● **Instructions to follow**
Rewrite the text from the records below, putting "Freunde" wherever "Gäste" appears and keeping everything else the same. Leave out the pictures.

● **Given data**
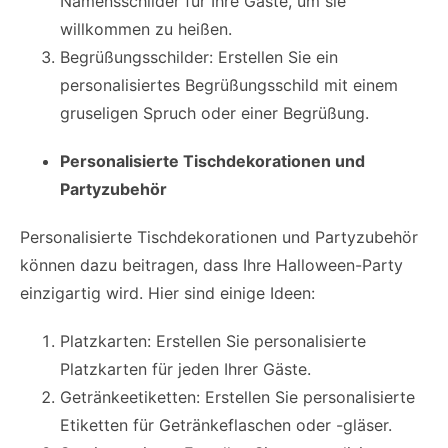
Namensschilder für Ihre Gäste, um sie
willkommen zu heißen.
Begrüßungsschilder: Erstellen Sie ein
personalisiertes Begrüßungsschild mit einem
gruseligen Spruch oder einer Begrüßung.
Personalisierte Tischdekorationen und
Partyzubehör
Personalisierte Tischdekorationen und Partyzubehör
können dazu beitragen, dass Ihre Halloween-Party
einzigartig wird. Hier sind einige Ideen:
Platzkarten: Erstellen Sie personalisierte
Platzkarten für jeden Ihrer Gäste.
Getränkeetiketten: Erstellen Sie personalisierte
Etiketten für Getränkeflaschen oder -gläser.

● **Exercise answer**
Namensschilder für Ihre Freunde, um sie
willkommen zu heißen.
Begrüßungsschilder: Erstellen Sie ein
personalisiertes Begrüßungsschild mit einem
gruseligen Spruch oder einer Begrüßung.
Personalisierte Tischdekorationen und
Partyzubehör
Personalisierte Tischdekorationen und Partyzubehör
können dazu beitragen, dass Ihre Halloween-Party
einzigartig wird. Hier sind einige Ideen:
Platzkarten: Erstellen Sie personalisierte
Platzkarten für jeden Ihrer Freunde.
Getränkeetiketten: Erstellen Sie personalisierte
Etiketten für Getränkeflaschen oder -gläser.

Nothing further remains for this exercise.